§ Your instructions:
Omit all pictures, then retype the data exactly as given.

§ Data:

________________

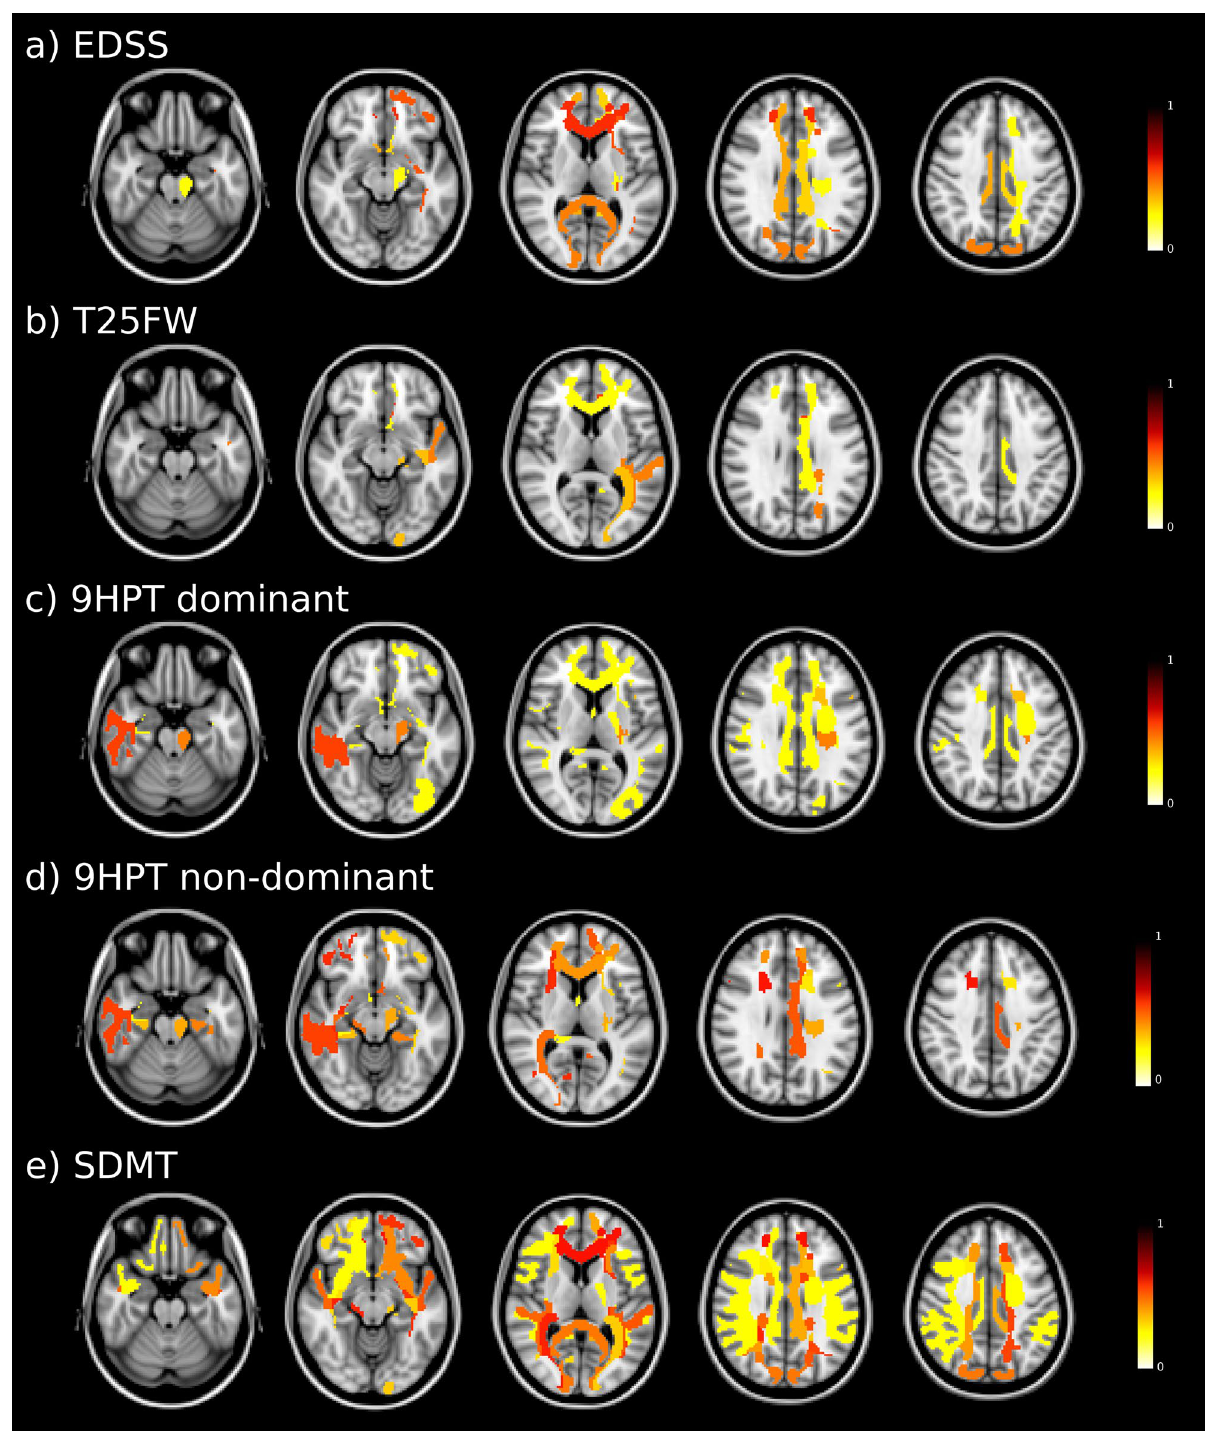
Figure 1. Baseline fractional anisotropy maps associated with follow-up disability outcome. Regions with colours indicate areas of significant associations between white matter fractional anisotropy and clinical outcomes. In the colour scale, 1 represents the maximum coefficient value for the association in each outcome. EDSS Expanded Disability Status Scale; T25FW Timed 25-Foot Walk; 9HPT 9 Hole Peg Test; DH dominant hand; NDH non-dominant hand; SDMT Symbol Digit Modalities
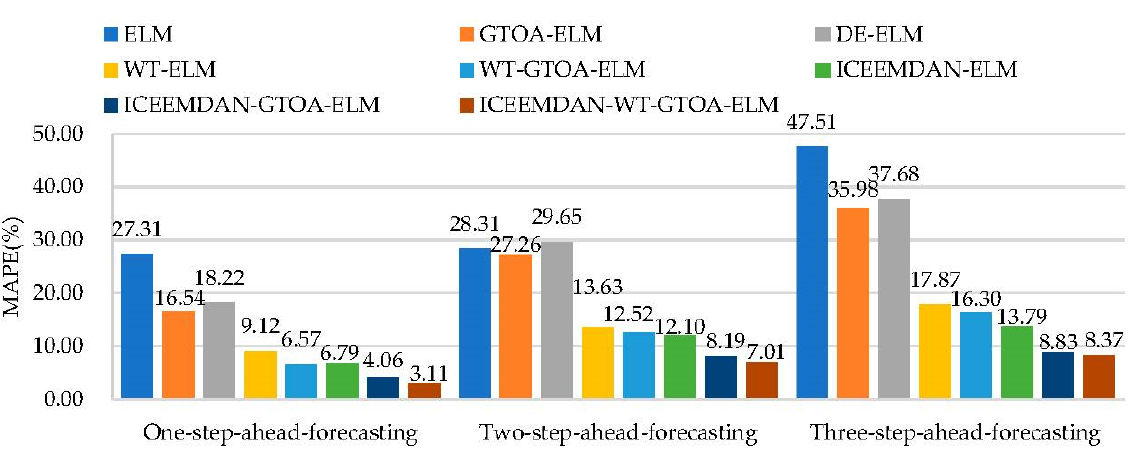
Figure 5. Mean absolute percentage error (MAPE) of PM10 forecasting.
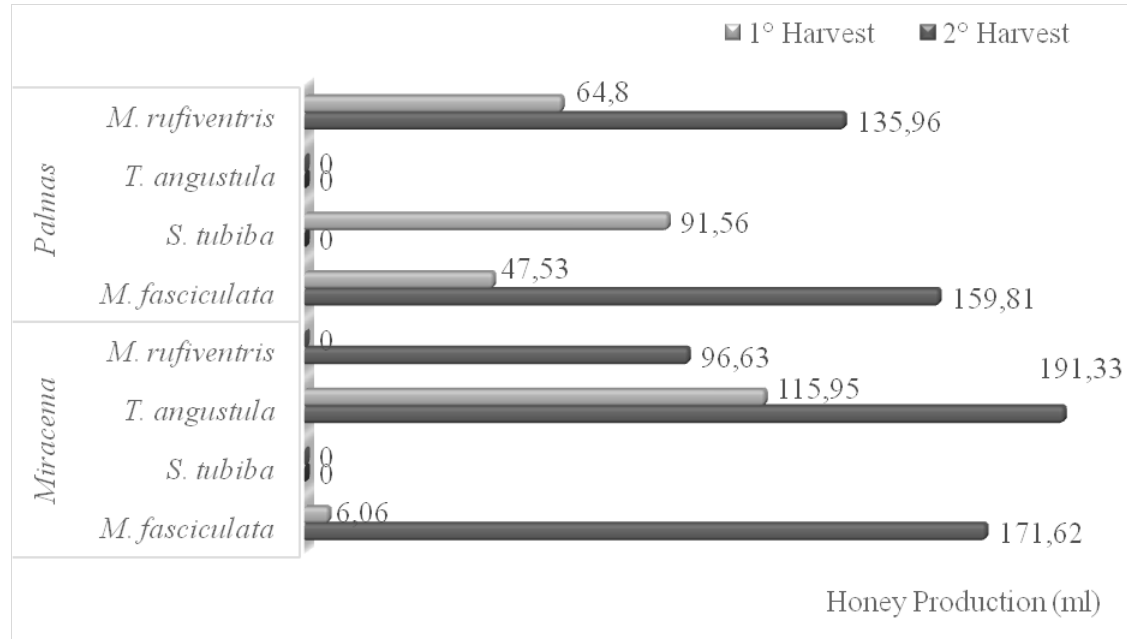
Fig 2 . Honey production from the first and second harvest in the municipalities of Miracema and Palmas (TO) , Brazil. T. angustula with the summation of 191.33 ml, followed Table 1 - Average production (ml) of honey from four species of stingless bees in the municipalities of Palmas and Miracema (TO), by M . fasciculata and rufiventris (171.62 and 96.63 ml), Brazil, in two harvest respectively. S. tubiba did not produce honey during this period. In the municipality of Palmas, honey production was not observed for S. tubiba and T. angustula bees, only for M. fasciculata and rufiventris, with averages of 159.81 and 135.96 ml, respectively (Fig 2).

________________

§ Solution to the exercise:
Figure 1. Baseline fractional anisotropy maps associated with follow-up disability outcome. Regions with colours indicate areas of significant associations between white matter fractional anisotropy and clinical outcomes. In the colour scale, 1 represents the maximum coefficient value for the association in each outcome. EDSS Expanded Disability Status Scale; T25FW Timed 25-Foot Walk; 9HPT 9 Hole Peg Test; DH dominant hand; NDH non-dominant hand; SDMT Symbol Digit Modalities
Figure 5. Mean absolute percentage error (MAPE) of PM10 forecasting.
Fig 2 . Honey production from the first and second harvest in the municipalities of Miracema and Palmas (TO) , Brazil. T. angustula with the summation of 191.33 ml, followed Table 1 - Average production (ml) of honey from four species of stingless bees in the municipalities of Palmas and Miracema (TO), by M . fasciculata and rufiventris (171.62 and 96.63 ml), Brazil, in two harvest respectively. S. tubiba did not produce honey during this period. In the municipality of Palmas, honey production was not observed for S. tubiba and T. angustula bees, only for M. fasciculata and rufiventris, with averages of 159.81 and 135.96 ml, respectively (Fig 2).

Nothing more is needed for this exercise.